Balder and Morten have arrived!  Hurrah.  The idea to invite two creative and talented PhD fellows from the Copenhagen Business School (CBS) to teach at Sauder emerged last spring during my 2month stay at CBS.  Balder Onarheim (a industrial designer on the left below) and Morten de Friis-Olivarius (a neuroscientist on the right below) seemed to me to be a wonderful combination to offer up to the Sauder MBAs interested in pursuing creative business thinking.  As a result, we have a class of 21 MBAs filled up the little d.studio.  Photo below of Balder wearing the yellow positive thinking hat and and Morten sporting the green creative thinking hat.

So began a 5-week adventure into creative business thinking.  Morten could only stay 2 weeks so the first two sessions focussed on the brain and creativity.  But before they launched into the brain, Balder gave a great introduction to the Nordic approach to life and design and creativity.  For example: the Scandinavian approaches to Participatory design include (1) deep commitments to democracy and democratization; (2) discussions of values in design and imagined futures; and (3) how conflict and contradictions are regarded as resources in design. (from Gregory, 2003)

Morten’s message is all about the creative brain:  the concept of creativity and how it is tested, basics on how the brain works, cognitive inhibition and fixation, and creativity and psycho-pathology.  He talked about the 4P model of creativity (Rhodes, 1961; Mooney, 1963) which has process, person, press and product intersecting.  Morten and Balder define creativity as something both “original” and “useful”.

Morten’s session went on to unfold various theories of creativity and research work that has unfolded over the past decades including Mednick’s “associative model” and the Remote Associates Test, e.g.  What word is related to these three words?  PAINT. DOLL. CAT.  Solution is “house”.  There is also an Alternative Uses Test.

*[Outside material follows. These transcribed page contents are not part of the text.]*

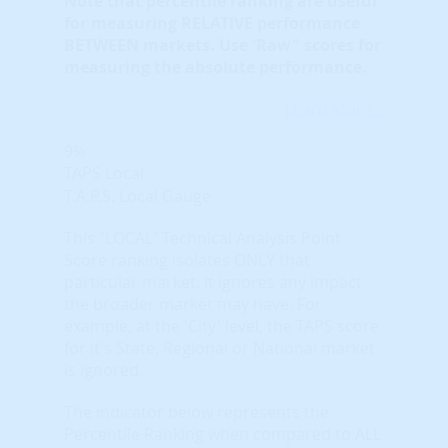
Note that
percentile ranking
are useful
for measuring RELATIVE performance
BETWEEN markets. Use 'Raw" scores for
measuring the absolute performance.
Learn More...
9%
TAPS Local
T.A.P.S. Local Gauge
This "LOCAL" Technical Analysis Point
Score ranking isolates ONLY that
particular market. It ignores any impact
the broader market may have. For
example, at the 'City' level, the TAPS score
for it's State, Regional or National market
is ignored.
The indicator below represents the
Percentile Ranking when compared to ALL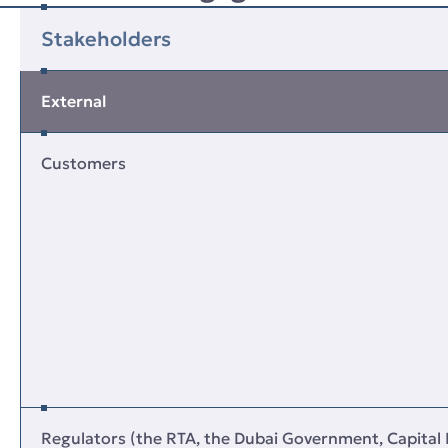
Stakeholders
External
Customers
Regulators (the RTA, the Dubai Government, Capital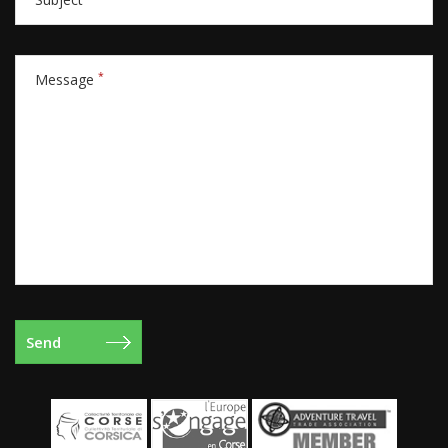
*
Message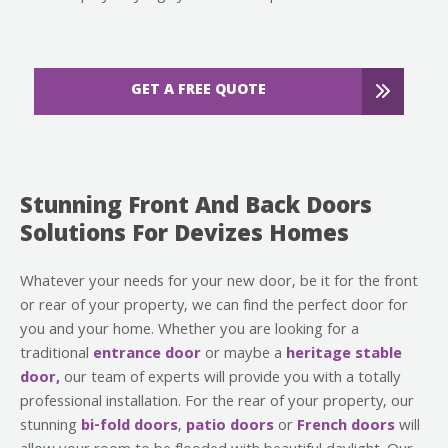
GET A FREE QUOTE
Stunning Front And Back Doors
Solutions For Devizes Homes
Whatever your needs for your new door, be it for the front
or rear of your property, we can find the perfect door for
you and your home. Whether you are looking for a
traditional
entrance door
or maybe a
heritage stable
door,
our team of experts will provide you with a totally
professional installation. For the rear of your property, our
stunning
bi-fold doors
,
patio doors
or
French doors
will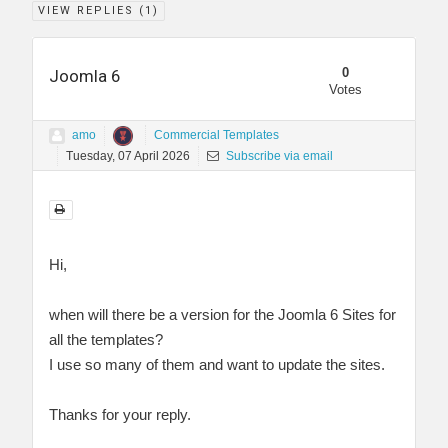
VIEW REPLIES (
1
)
0
Joomla 6
Votes
amo
Commercial Templates
Tuesday, 07 April 2026
Subscribe via email
Hi,
when will there be a version for the Joomla 6 Sites for
all the templates?
I use so many of them and want to update the sites.
Thanks for your reply.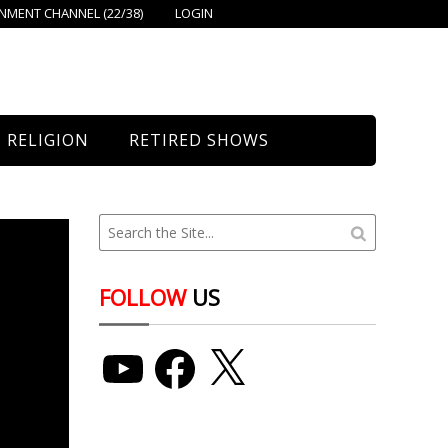
MENT CHANNEL (22/38)
LOGIN
RELIGION
RETIRED SHOWS
Bethany Church
St. Mary’s
Union Church
FOLLOW
US
YouTube
Facebook
X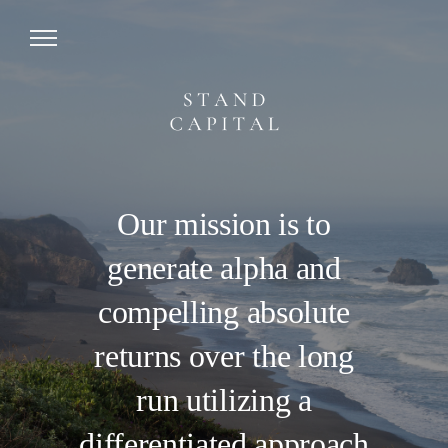
Our mission is to
generate alpha and
compelling absolute
returns over the long
run utilizing a
differentiated approach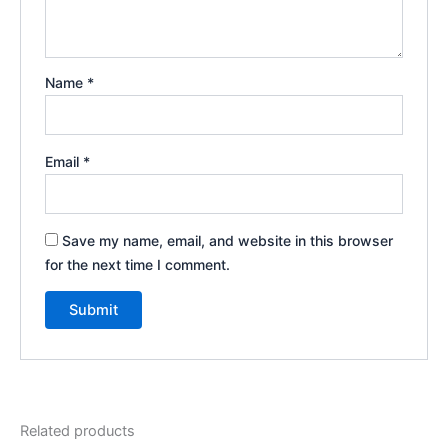
Name
*
Email
*
Save my name, email, and website in this browser
for the next time I comment.
Related products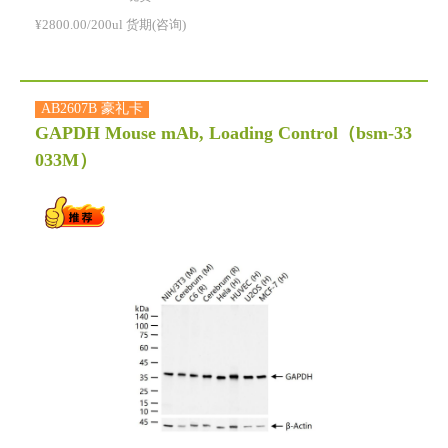
¥2800.00/200ul 货期(咨询)
AB2607B 豪礼卡
GAPDH Mouse mAb, Loading Control
（bsm-33
033M）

One of the many interesting and useful points that Morten made was around the idea:  “It’s when we forget, that we remember”.  The concept of incubation (remembering or good ideas can occur whenever inhibition decreases — and clearly inhibition is an automatic process in our brains to prevent info overload)  Which may explain why original and useful ideas are hard to come by when we are all overloaded by too much information.   Morten finished off the session with some discussion about creativity and psychopathology.